All combined, we also see lessons in how much elasticity there is in post-retirement age productivity from the current cohort of Baby Boomers, who have already started to approach that age. This is a large economic group that now carries a bit of a standstill weight in some developed countries, versus the broader economic pattern of we have seen from them in the mid-20th century blip (within the multi-century history of human progress).

One of the reasons the central banks globally are in aggregate still concerned about overall growth and inequality (also note we only discuss averages here and not the extra differentiation if instead tracking the median person) is that the current recovery is just a paragraph, in the broader chapter of slower economic growth per capita from the most recent decades. A case in point is that we have not seen one of the FOMC's, "upper end" real growth forecast for 2014, 2015, or beyond, at or above above 4% (see Table 1 here), a level we last reached over several quarters in late 2003 and 1999. Meanwhile per the BEA this was far more predominate as recently as during the 1970s and earlier.

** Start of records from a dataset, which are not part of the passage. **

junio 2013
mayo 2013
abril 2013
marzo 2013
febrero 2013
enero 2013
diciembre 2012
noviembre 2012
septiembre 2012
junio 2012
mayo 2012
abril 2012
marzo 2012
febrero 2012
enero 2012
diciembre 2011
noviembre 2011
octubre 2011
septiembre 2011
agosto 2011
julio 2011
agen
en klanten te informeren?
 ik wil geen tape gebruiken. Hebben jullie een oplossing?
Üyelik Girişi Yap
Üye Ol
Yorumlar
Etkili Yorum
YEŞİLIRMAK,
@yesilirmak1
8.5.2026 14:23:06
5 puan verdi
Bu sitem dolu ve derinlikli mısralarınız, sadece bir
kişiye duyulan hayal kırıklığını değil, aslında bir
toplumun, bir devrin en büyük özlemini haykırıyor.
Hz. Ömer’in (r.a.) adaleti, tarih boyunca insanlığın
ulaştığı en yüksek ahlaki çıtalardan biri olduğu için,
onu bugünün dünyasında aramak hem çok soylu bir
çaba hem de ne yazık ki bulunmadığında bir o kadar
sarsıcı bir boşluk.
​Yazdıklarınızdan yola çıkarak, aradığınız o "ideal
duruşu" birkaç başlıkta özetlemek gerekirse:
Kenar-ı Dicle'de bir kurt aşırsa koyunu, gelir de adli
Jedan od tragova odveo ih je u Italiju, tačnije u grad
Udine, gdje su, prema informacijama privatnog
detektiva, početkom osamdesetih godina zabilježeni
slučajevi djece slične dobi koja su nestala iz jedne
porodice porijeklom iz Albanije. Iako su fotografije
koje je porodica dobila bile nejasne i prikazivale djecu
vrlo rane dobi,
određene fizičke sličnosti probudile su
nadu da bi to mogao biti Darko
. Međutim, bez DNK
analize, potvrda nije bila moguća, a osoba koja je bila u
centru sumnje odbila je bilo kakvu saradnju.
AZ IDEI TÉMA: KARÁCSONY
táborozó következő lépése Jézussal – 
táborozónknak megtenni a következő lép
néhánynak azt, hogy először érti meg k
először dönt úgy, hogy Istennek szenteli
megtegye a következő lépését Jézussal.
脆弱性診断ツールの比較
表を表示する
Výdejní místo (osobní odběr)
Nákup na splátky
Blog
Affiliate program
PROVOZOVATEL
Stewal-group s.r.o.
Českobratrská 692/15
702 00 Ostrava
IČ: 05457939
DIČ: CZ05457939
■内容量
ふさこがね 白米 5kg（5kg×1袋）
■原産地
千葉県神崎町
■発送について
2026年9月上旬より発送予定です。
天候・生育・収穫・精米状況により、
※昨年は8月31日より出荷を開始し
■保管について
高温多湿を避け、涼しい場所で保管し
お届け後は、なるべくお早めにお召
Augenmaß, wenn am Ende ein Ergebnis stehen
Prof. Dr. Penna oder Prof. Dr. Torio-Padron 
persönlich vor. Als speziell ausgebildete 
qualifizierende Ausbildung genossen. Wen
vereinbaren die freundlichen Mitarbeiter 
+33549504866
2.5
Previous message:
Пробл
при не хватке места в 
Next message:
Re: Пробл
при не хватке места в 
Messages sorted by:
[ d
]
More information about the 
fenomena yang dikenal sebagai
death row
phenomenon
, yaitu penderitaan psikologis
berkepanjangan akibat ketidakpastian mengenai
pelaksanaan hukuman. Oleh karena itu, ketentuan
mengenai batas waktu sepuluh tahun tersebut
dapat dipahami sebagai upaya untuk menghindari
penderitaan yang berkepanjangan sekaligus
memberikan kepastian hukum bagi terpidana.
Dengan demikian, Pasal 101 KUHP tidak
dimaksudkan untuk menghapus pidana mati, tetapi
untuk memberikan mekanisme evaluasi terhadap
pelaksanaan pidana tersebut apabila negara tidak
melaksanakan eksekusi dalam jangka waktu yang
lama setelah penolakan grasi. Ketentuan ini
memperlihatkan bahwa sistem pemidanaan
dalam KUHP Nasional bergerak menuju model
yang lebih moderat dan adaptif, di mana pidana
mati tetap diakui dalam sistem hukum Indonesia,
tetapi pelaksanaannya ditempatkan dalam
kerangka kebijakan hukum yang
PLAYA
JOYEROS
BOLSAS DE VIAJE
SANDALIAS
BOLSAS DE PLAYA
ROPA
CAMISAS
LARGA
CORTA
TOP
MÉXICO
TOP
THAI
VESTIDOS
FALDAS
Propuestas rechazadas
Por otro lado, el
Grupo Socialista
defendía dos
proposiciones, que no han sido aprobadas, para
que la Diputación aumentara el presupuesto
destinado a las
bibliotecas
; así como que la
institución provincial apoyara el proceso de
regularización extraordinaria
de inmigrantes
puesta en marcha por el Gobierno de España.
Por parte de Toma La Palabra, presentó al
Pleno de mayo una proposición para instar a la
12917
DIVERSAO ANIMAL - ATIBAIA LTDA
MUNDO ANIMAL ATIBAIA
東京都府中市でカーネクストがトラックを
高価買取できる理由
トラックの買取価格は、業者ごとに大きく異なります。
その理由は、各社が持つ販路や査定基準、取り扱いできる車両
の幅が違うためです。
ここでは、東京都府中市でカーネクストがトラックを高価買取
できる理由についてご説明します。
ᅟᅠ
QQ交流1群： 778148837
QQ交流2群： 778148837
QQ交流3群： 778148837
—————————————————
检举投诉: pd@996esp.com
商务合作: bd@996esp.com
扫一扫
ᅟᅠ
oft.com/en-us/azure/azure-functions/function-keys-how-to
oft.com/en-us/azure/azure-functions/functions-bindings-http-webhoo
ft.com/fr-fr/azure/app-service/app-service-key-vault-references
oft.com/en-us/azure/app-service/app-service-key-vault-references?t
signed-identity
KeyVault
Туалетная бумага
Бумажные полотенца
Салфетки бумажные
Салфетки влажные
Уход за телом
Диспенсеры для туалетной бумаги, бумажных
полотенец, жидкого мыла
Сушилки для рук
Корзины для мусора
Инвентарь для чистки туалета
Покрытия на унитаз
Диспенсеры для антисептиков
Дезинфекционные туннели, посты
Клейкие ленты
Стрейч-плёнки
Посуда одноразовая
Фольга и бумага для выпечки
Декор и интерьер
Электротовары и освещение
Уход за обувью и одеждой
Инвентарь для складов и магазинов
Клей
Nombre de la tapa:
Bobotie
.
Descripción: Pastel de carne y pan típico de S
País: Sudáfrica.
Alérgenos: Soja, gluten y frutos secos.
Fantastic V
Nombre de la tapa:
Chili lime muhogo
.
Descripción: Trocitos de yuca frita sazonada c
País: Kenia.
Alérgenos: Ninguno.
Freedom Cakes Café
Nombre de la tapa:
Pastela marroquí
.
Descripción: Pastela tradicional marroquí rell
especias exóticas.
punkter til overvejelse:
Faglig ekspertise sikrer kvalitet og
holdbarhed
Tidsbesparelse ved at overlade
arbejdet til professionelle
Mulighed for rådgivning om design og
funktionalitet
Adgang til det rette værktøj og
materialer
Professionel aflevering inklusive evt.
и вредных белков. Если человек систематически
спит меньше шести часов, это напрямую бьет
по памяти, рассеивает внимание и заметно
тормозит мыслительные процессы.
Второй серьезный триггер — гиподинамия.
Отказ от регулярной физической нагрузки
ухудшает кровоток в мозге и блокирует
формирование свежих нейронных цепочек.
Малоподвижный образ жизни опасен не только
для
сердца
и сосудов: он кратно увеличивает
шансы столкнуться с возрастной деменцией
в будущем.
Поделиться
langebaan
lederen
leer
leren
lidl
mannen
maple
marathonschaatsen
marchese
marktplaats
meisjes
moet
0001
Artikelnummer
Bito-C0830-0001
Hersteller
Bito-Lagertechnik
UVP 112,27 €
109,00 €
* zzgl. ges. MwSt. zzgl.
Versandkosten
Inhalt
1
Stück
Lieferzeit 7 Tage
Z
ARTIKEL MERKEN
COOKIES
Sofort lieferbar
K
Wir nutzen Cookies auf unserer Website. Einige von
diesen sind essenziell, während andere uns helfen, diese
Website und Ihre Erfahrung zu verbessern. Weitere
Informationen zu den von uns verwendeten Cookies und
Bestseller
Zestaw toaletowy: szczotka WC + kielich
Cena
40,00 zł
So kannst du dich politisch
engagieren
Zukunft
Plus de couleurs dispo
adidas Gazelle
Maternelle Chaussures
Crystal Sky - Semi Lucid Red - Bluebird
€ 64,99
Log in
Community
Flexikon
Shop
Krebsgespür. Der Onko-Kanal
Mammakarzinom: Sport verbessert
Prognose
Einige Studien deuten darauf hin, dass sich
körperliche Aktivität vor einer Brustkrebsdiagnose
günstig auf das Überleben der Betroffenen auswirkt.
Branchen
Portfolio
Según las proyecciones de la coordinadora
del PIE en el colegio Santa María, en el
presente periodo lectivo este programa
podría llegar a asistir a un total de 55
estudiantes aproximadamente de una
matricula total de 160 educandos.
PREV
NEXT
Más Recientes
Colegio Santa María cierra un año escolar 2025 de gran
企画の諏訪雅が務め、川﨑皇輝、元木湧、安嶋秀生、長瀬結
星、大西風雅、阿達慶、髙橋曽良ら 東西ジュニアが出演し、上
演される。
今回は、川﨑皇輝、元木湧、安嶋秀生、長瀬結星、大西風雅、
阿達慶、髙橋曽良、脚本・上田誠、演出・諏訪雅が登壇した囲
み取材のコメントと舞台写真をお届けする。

So now we have a compelling amount of economic rationale here to help explain these differences in cyclical output and why the upward arc is no longer as convex. And we don't have to myopically consider leaving it to simply the random nature of the econometric time series.

On a final and unrelated note, recent popular research here has been much viewed in The New York Times. The investment probability analysis was interesting and thought-provoking for many different communities, while simultaneously offering some tough implications for the many who greatly overestimate their underlying abilities relative to others. Summaries of the research were republished in many dozen news companies spread around the globe and were commented on numerously in different television news. Also in lieu of TV invites, I opted instead for one nice radio appearance with Betty Liu of Bloomberg. Please check out the instructions from this link. Finally, upcoming research will be on exciting and novel mathematical constructs for looking at additional risk, within a uniform liquidation. Given the theoretical nature of the piece, there will be a small lapse in time before this and other tools are shown here.